| What needs to be done |
Copy out the entries from their first line through the line containing "0: (88, 79)", and leave the pictures out of your answer.

+++

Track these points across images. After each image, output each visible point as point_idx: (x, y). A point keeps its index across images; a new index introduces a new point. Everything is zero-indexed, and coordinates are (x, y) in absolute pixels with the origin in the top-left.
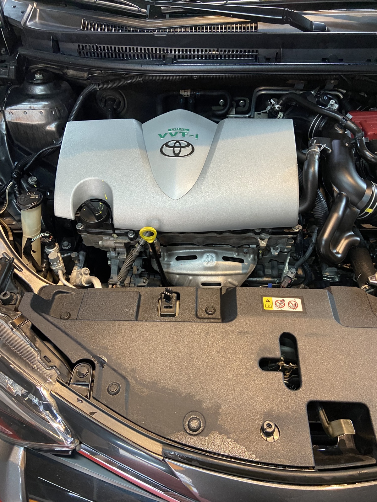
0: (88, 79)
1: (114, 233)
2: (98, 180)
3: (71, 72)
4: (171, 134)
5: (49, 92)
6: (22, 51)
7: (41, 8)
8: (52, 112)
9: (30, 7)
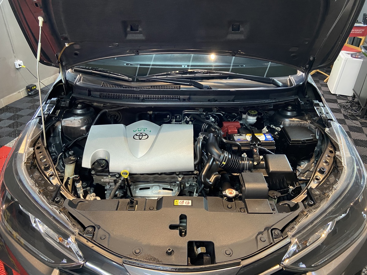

+++

| Your response |
Track these points across images. After each image, output each visible point as point_idx: (x, y). A point keeps its index across images; a new index introduces a new point. Everything is zero-indexed, and coordinates are (x, y) in absolute pixels with the origin in the top-left.
0: (88, 79)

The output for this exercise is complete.